Higashi H, Suzuki-Takahashi I, Taya Y, Segawa K, Nishimura S, Kitagawa M
Banyu Tsukuba Research Institute, Merck Research Laboratories, Japan.
Biochem Biophys Res Commun. 1995 Nov 13;216(2):520-5. doi: 10.1006/bbrc.1995.2653.
Cyclin-dependent kinase 2 (Cdk2), when bound to either cyclin A or cyclin E, recognizes the Ser/Thr-Pro-X-basic amino acid (motif A) as a phosphorylation site. In this study, we designed several peptides based on motif A and examined the substrate specificity of Cdk2-cyclin A and Cdk2-cyclin E using these peptides. Peptides containing a proline residue in the sequence Pro-X-Thr-Pro-X-basic amino acid (motif B) had higher affinity for both Cdk2 complexes than peptides containing motif A. Furthermore, differences in substrate affinity between the two Cdk2 complexes were caused by a proline residue adjacent to or three positions before the threonine residue. Similarly, the presence of different basic amino acids in motif B also had different effects on affinity for each complex. We demonstrate the possibility that the substrate specificity of Cdk2 bound to cyclin might be regulated by the species of cyclin.

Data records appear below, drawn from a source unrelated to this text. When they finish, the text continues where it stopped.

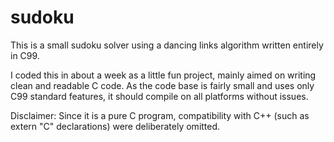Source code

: # sudoku
This is a small sudoku solver using a dancing links algorithm written entirely in C99.

I coded this in about a week as a little fun project, mainly aimed on writing clean and readable C code. As the code base is fairly small and uses only C99 standard features, it should compile on all platforms without issues.

Disclaimer: Since it is a pure C program, compatibility with C++ (such as extern "C" declarations) were deliberately omitted.
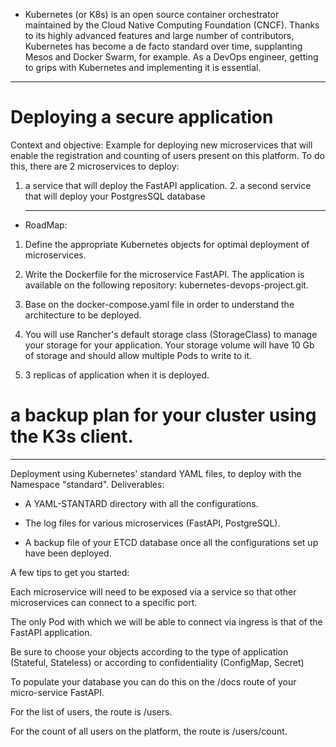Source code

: - Kubernetes (or K8s) is an open source container orchestrator maintained by the Cloud Native Computing Foundation (CNCF). Thanks to its highly advanced features and large number of contributors, Kubernetes has become a de facto standard over time, supplanting Mesos and Docker Swarm, for example. As a DevOps engineer, getting to grips with Kubernetes and implementing it is essential.
------------------------------------------------------------------------------------------------
# Deploying a secure application
Context and objective:
 Example for deploying new microservices that will enable the registration and counting of users present on this platform. To do this, there are  2 microservices to deploy:
 
1. a service that will deploy the  FastAPI application.    2. a second service that will deploy your PostgresSQL database

   ---------------------------------------------------------------------

- RoadMap:

1. Define the appropriate Kubernetes objects for optimal deployment of microservices.

2. Write the Dockerfile for the microservice FastAPI. The application is available on the following repository: kubernetes-devops-project.git.

3. Base  on the docker-compose.yaml file in order to understand the architecture to be deployed.

4. You will use Rancher's default storage class (StorageClass) to manage your storage for your application. Your storage volume will have 10 Gb of storage and should allow multiple Pods to write to it.

5.  3 replicas of  application when it is deployed.

#  a backup plan for your cluster using the K3s client.

-----------------------------------------------------------------

Deployment using Kubernetes' standard YAML files, to deploy with  the Namespace "standard".
Deliverables:


- A YAML-STANTARD directory with all the configurations.

- The log files for  various microservices (FastAPI, PostgreSQL).

- A backup file of your ETCD database once all the configurations set up have been deployed.

A few tips to get you started:

Each microservice will need to be exposed via a service so that other microservices can connect to a specific port.

The only Pod with which we will be able to connect via ingress is that of the FastAPI application.

Be sure to choose your objects according to the type of application (Stateful, Stateless) or according to confidentiality (ConfigMap, Secret)

To populate your database you can do this on the /docs route of your micro-service FastAPI.

For the list of users, the route is /users.

For the count of all users on the platform, the route is /users/count.









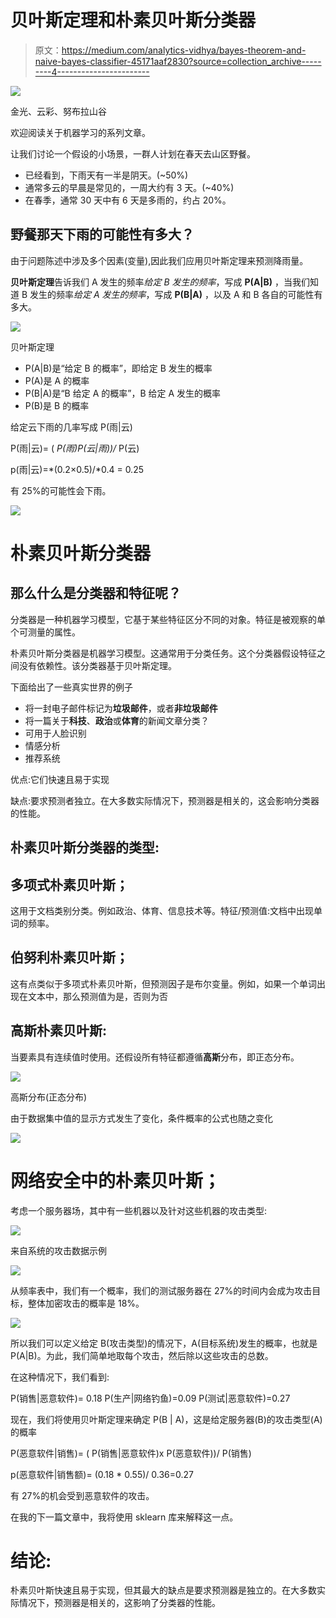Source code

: # 贝叶斯定理和朴素贝叶斯分类器

> 原文：<https://medium.com/analytics-vidhya/bayes-theorem-and-naive-bayes-classifier-45171aaf2830?source=collection_archive---------4----------------------->

![](img/9e069a7cca5853b7cefe23486da34e00.png)

金光、云彩、努布拉山谷

欢迎阅读关于机器学习的系列文章。

让我们讨论一个假设的小场景，一群人计划在春天去山区野餐。

*   已经看到，下雨天有一半是阴天。(~50%)
*   通常多云的早晨是常见的，一周大约有 3 天。(~40%)
*   在春季，通常 30 天中有 6 天是多雨的，约占 20%。

## 野餐那天下雨的可能性有多大？

由于问题陈述中涉及多个因素(变量),因此我们应用贝叶斯定理来预测降雨量。

**贝叶斯定理**告诉我们 A 发生的频率*给定 B 发生的频率*，写成 **P(A|B)** ，当我们知道 B 发生的频率*给定 A 发生的频率*，写成 **P(B|A)** ，以及 A 和 B 各自的可能性有多大。

![](img/43b02a961c473fe188f41e95d507fd65.png)

贝叶斯定理

*   P(A|B)是“给定 B 的概率”，即给定 B 发生的概率
*   P(A)是 A 的概率
*   P(B|A)是“B 给定 A 的概率”，B 给定 A 发生的概率
*   P(B)是 B 的概率

给定云下雨的几率写成 P(雨|云)

P(雨|云)= ( *P(雨)P(云|雨))/* P(云)

p(雨|云)=*(0.2×0.5)/*0.4 = 0.25

有 25%的可能性会下雨。

![](img/2e73d334637816d6189f2b2097e4fad3.png)

# 朴素贝叶斯分类器

## 那么什么是分类器和特征呢？

分类器是一种机器学习模型，它基于某些特征区分不同的对象。特征是被观察的单个可测量的属性。

朴素贝叶斯分类器是机器学习模型。这通常用于分类任务。这个分类器假设特征之间没有依赖性。该分类器基于贝叶斯定理。

下面给出了一些真实世界的例子

*   将一封电子邮件标记为**垃圾邮件**，或者**非垃圾邮件**
*   将一篇关于**科技**、**政治**或**体育**的新闻文章分类？
*   可用于人脸识别
*   情感分析
*   推荐系统

优点:它们快速且易于实现

缺点:要求预测者独立。在大多数实际情况下，预测器是相关的，这会影响分类器的性能。

## 朴素贝叶斯分类器的类型:

## 多项式朴素贝叶斯；

这用于文档类别分类。例如政治、体育、信息技术等。特征/预测值:文档中出现单词的频率。

## 伯努利朴素贝叶斯；

这有点类似于多项式朴素贝叶斯，但预测因子是布尔变量。例如，如果一个单词出现在文本中，那么预测值为是，否则为否

## 高斯朴素贝叶斯:

当要素具有连续值时使用。还假设所有特征都遵循**高斯**分布，即正态分布。

![](img/28f862d39b883b8bcfa2a244ad23d773.png)

高斯分布(正态分布)

由于数据集中值的显示方式发生了变化，条件概率的公式也随之变化

![](img/e2211a5d3fbc9273c85605d648b3916c.png)

# 网络安全中的朴素贝叶斯；

考虑一个服务器场，其中有一些机器以及针对这些机器的攻击类型:

![](img/753768decce077762f26bd06cda0ca60.png)

来自系统的攻击数据示例

![](img/f2d64167e269e24192e174d55889e8a8.png)

从频率表中，我们有一个概率，我们的测试服务器在 27%的时间内会成为攻击目标，整体加密攻击的概率是 18%。

![](img/9c665bd098beb46ad64cfb538a3bbae8.png)

所以我们可以定义给定 B(攻击类型)的情况下，A(目标系统)发生的概率，也就是 P(A|B)。为此，我们简单地取每个攻击，然后除以这些攻击的总数。

在这种情况下，我们看到:

P(销售|恶意软件)= 0.18
P(生产|网络钓鱼)=0.09
P(测试|恶意软件)=0.27

现在，我们将使用贝叶斯定理来确定 P(B | A)，这是给定服务器(B)的攻击类型(A)的概率

P(恶意软件|销售)= ( P(销售|恶意软件)x P(恶意软件))/ P(销售)

p(恶意软件|销售额)= (0.18 * 0.55)/ 0.36=0.27

有 27%的机会受到恶意软件的攻击。

在我的下一篇文章中，我将使用 sklearn 库来解释这一点。

# 结论:

朴素贝叶斯快速且易于实现，但其最大的缺点是要求预测器是独立的。在大多数实际情况下，预测器是相关的，这影响了分类器的性能。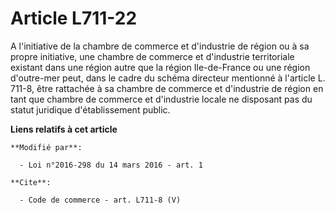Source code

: # Article L711-22

A l'initiative de la chambre de commerce et d'industrie de région ou à sa propre initiative, une chambre de commerce et
d'industrie territoriale existant dans une région autre que la région Ile-de-France ou une région d'outre-mer peut, dans le
cadre du  schéma directeur mentionné à l'article L. 711-8, être rattachée à sa chambre de commerce et d'industrie de région
en tant que chambre de commerce et d'industrie locale ne disposant pas du statut juridique d'établissement public.

**Liens relatifs à cet article**

	**Modifié par**:

	  - Loi n°2016-298 du 14 mars 2016 - art. 1

	**Cite**:

	  - Code de commerce - art. L711-8 (V)
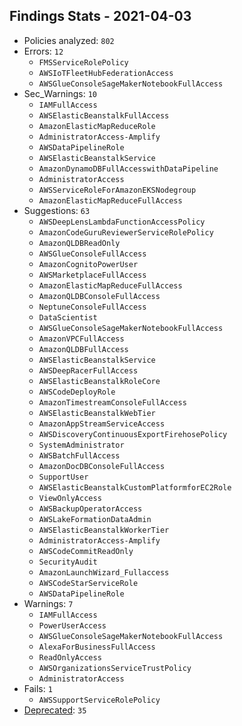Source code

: ## Findings Stats - 2021-04-03

- Policies analyzed: `802`
- Errors: `12`
  - `FMSServiceRolePolicy`
  - `AWSIoTFleetHubFederationAccess`
  - `AWSGlueConsoleSageMakerNotebookFullAccess`
- Sec_Warnings: `10`
  - `IAMFullAccess`
  - `AWSElasticBeanstalkFullAccess`
  - `AmazonElasticMapReduceRole`
  - `AdministratorAccess-Amplify`
  - `AWSDataPipelineRole`
  - `AWSElasticBeanstalkService`
  - `AmazonDynamoDBFullAccesswithDataPipeline`
  - `AdministratorAccess`
  - `AWSServiceRoleForAmazonEKSNodegroup`
  - `AmazonElasticMapReduceFullAccess`
- Suggestions: `63`
  - `AWSDeepLensLambdaFunctionAccessPolicy`
  - `AmazonCodeGuruReviewerServiceRolePolicy`
  - `AmazonQLDBReadOnly`
  - `AWSGlueConsoleFullAccess`
  - `AmazonCognitoPowerUser`
  - `AWSMarketplaceFullAccess`
  - `AmazonElasticMapReduceFullAccess`
  - `AmazonQLDBConsoleFullAccess`
  - `NeptuneConsoleFullAccess`
  - `DataScientist`
  - `AWSGlueConsoleSageMakerNotebookFullAccess`
  - `AmazonVPCFullAccess`
  - `AmazonQLDBFullAccess`
  - `AWSElasticBeanstalkService`
  - `AWSDeepRacerFullAccess`
  - `AWSElasticBeanstalkRoleCore`
  - `AWSCodeDeployRole`
  - `AmazonTimestreamConsoleFullAccess`
  - `AWSElasticBeanstalkWebTier`
  - `AmazonAppStreamServiceAccess`
  - `AWSDiscoveryContinuousExportFirehosePolicy`
  - `SystemAdministrator`
  - `AWSBatchFullAccess`
  - `AmazonDocDBConsoleFullAccess`
  - `SupportUser`
  - `AWSElasticBeanstalkCustomPlatformforEC2Role`
  - `ViewOnlyAccess`
  - `AWSBackupOperatorAccess`
  - `AWSLakeFormationDataAdmin`
  - `AWSElasticBeanstalkWorkerTier`
  - `AdministratorAccess-Amplify`
  - `AWSCodeCommitReadOnly`
  - `SecurityAudit`
  - `AmazonLaunchWizard_Fullaccess`
  - `AWSCodeStarServiceRole`
  - `AWSDataPipelineRole`
- Warnings: `7`
  - `IAMFullAccess`
  - `PowerUserAccess`
  - `AWSGlueConsoleSageMakerNotebookFullAccess`
  - `AlexaForBusinessFullAccess`
  - `ReadOnlyAccess`
  - `AWSOrganizationsServiceTrustPolicy`
  - `AdministratorAccess`
- Fails: `1`
  - `AWSSupportServiceRolePolicy`
- [Deprecated](../DEPRECATED.json): `35`
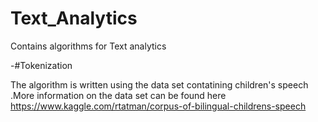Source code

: # Text_Analytics
Contains algorithms for Text analytics 

-#Tokenization 

The algorithm is written using the data set contatining children's speech .More information on the data set can be found here
https://www.kaggle.com/rtatman/corpus-of-bilingual-childrens-speech

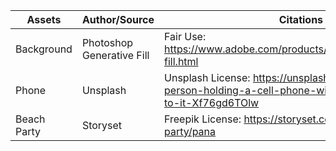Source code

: | Assets | Author/Source | Citations |
| ------------ | ------------- | ------------- |
| Background | Photoshop Generative Fill | Fair Use: https://www.adobe.com/products/photoshop/generative-fill.html
| Phone | Unsplash | Unsplash License: https://unsplash.com/illustrations/a-person-holding-a-cell-phone-with-a-cord-attached-to-it-Xf76gd6TOlw
| Beach Party | Storyset | Freepik License: https://storyset.com/illustration/beach-party/pana
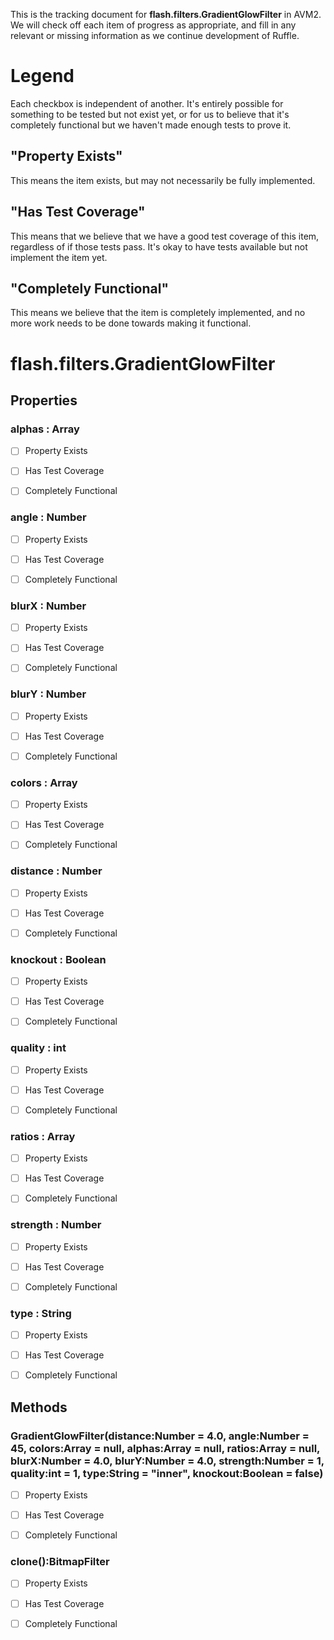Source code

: This is the tracking document for **flash.filters.GradientGlowFilter** in AVM2. We will check off each item of progress as appropriate, and fill in any relevant or missing information as we continue development of Ruffle.
# Legend

Each checkbox is independent of another. It's entirely possible for something to be tested but not exist yet, or for us to believe that it's completely functional but we haven't made enough tests to prove it.
## "Property Exists"

This means the item exists, but may not necessarily be fully implemented.
## "Has Test Coverage"

This means that we believe that we have a good test coverage of this item, regardless of if those tests pass. It's okay to have tests available but not implement the item yet.
## "Completely Functional"

This means we believe that the item is completely implemented, and no more work needs to be done towards making it functional.
# flash.filters.GradientGlowFilter
## Properties
### alphas : Array

* [ ] Property Exists

* [ ] Has Test Coverage

* [ ] Completely Functional


### angle : Number

* [ ] Property Exists

* [ ] Has Test Coverage

* [ ] Completely Functional


### blurX : Number

* [ ] Property Exists

* [ ] Has Test Coverage

* [ ] Completely Functional


### blurY : Number

* [ ] Property Exists

* [ ] Has Test Coverage

* [ ] Completely Functional


### colors : Array

* [ ] Property Exists

* [ ] Has Test Coverage

* [ ] Completely Functional


### distance : Number

* [ ] Property Exists

* [ ] Has Test Coverage

* [ ] Completely Functional


### knockout : Boolean

* [ ] Property Exists

* [ ] Has Test Coverage

* [ ] Completely Functional


### quality : int

* [ ] Property Exists

* [ ] Has Test Coverage

* [ ] Completely Functional


### ratios : Array

* [ ] Property Exists

* [ ] Has Test Coverage

* [ ] Completely Functional


### strength : Number

* [ ] Property Exists

* [ ] Has Test Coverage

* [ ] Completely Functional


### type : String

* [ ] Property Exists

* [ ] Has Test Coverage

* [ ] Completely Functional


## Methods
### GradientGlowFilter(distance:Number = 4.0, angle:Number = 45, colors:Array = null, alphas:Array = null, ratios:Array = null, blurX:Number = 4.0, blurY:Number = 4.0, strength:Number = 1, quality:int = 1, type:String = "inner", knockout:Boolean = false)

* [ ] Property Exists

* [ ] Has Test Coverage

* [ ] Completely Functional


### clone():BitmapFilter

* [ ] Property Exists

* [ ] Has Test Coverage

* [ ] Completely Functional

细胞周期蛋白依赖性激酶2(Cdk2)与细胞周期蛋白A或细胞周期蛋白E结合时,将丝氨酸/苏氨酸-脯氨酸-X-碱性氨基酸(基序A)识别为磷酸化位点。在本研究中,我们基于基序A设计了几种肽,并使用这些肽研究了Cdk2-细胞周期蛋白A和Cdk2-细胞周期蛋白E的底物特异性。在序列脯氨酸-X-苏氨酸-脯氨酸-X-碱性氨基酸(基序B)中含有脯氨酸残基的肽对两种Cdk2复合物的亲和力都高于含有基序A的肽。此外,两种Cdk2复合物之间底物亲和力的差异是由苏氨酸残基相邻或其前三个位置的脯氨酸残基引起的。同样,基序B中不同碱性氨基酸的存在对每种复合物的亲和力也有不同影响。我们证明了与细胞周期蛋白结合的Cdk2的底物特异性可能受细胞周期蛋白种类调控的可能性。